AUTHOR=Balkrishna Acharya , Joshi Monali , Kabdwal Manisha , Tomer Meenu , Lochab Savita , Varshney Anurag 

TITLE=Robust anti-tubercular profile of Solanum virginianum extract in enhancing isoniazid bioavailability and curtailing stress tolerance in Mycobacterium smegmatis

JOURNAL=Frontiers in Microbiology

VOLUME=Volume 15 - 2024

YEAR=2024

URL=https://www.frontiersin.org/journals/microbiology/articles/10.3389/fmicb.2024.1429027

DOI=10.3389/fmicb.2024.1429027

ISSN=1664-302X

ABSTRACT=Tuberculosis, a centuries-old human health menace, remains elusive despite several ambitious global initiatives.
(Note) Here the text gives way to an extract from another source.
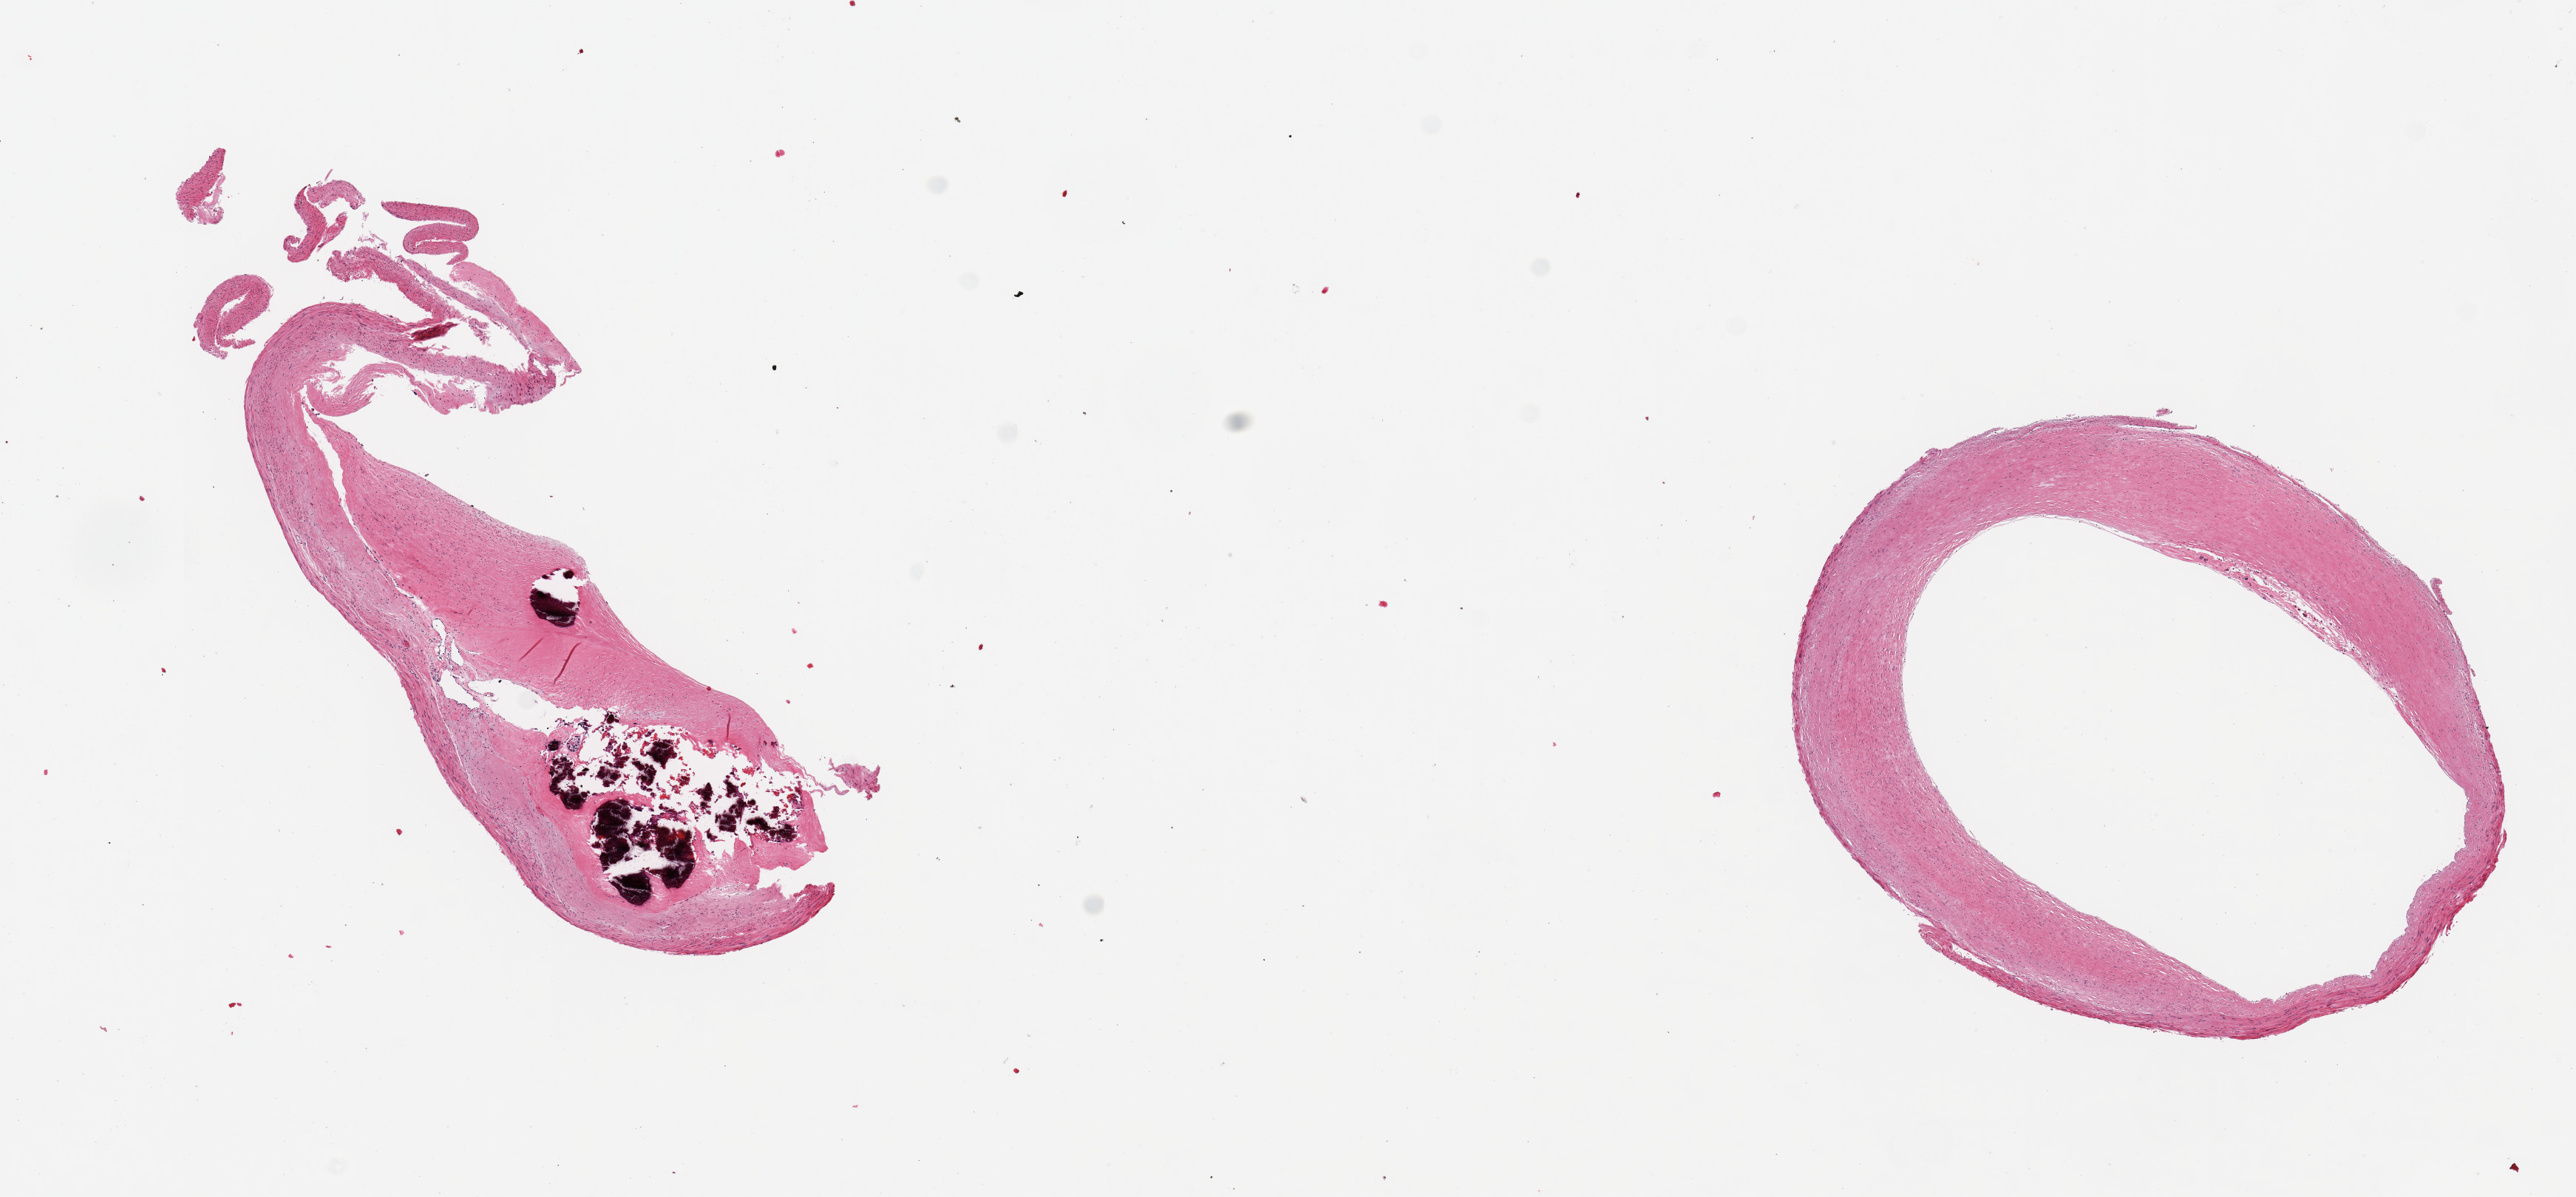
Whole-slide image, hematoxylin and eosin (H&E) stain, shown as a low-resolution overview of the whole scanned area (about 13.8 x 6.4 mm, from a 20x scan). PAXgene-fixed paraffin-embedded (PFPE) section. Section of coronary artery (target tissue). Donor tissue sample. Male donor.
Review note (as recorded): 2 pieces, ~50% occlusive calcifying atherosis.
The formidable survival mechanisms employed by the causative agent, Mycobacterium tuberculosis (Mtb), coupled with the limited bioavailability of anti-tubercular drugs, contribute to the development of multi-drug resistant strains and drug-associated hepatotoxicity. In addressing these challenges, it is imperative to complement the use of antitubercular drugs with adjunct therapy, particularly leveraging herb-drug synergism to enhance drug bioavailability. This study explores the potential of Solanum virginianum as adjunct therapy that could enhance the efficacy of anti-tubercular drugs. We characterized the hydro-methanolic extract of Solanum virginianum (SVE) for phytochemicals using HPTLC and UHPLC. Comparative growth profiles and CFU assays demonstrate the inhibitory effect of SVE on the growth and viability of mc 2 155 under normal and in vitro stress conditions. Additionally, scanning electron microscopy (SEM) depicts altered microarchitecture, and TLC-based classical metabolomic approaches demonstrate SVE-induced compromised cell wall integrity in the bacilli. Utilizing UPLC/QToF-MS based targeted metabolomics technique, isoniazid (INH) was quantified in the complex biological matrix of mc 2 155. The study demonstrates that SVE enhances the bioavailability of INH inside the bacilli, thereby augmenting the susceptibility of mc2155 towards INH. THP-1 infection experiments with adjunct treatment of SVE and INH demonstrated markedly reduced survival of intracellular bacilli. The study also uncovers the hepatoprotective potential of SVE in HepG2 cells. Our study lays the groundwork for future research on the antimycobacterial properties of SVE against pathogenic Mtb strains. Collectively, these findings suggest SVE as a potent candidate for adjunct-anti-tubercular therapy.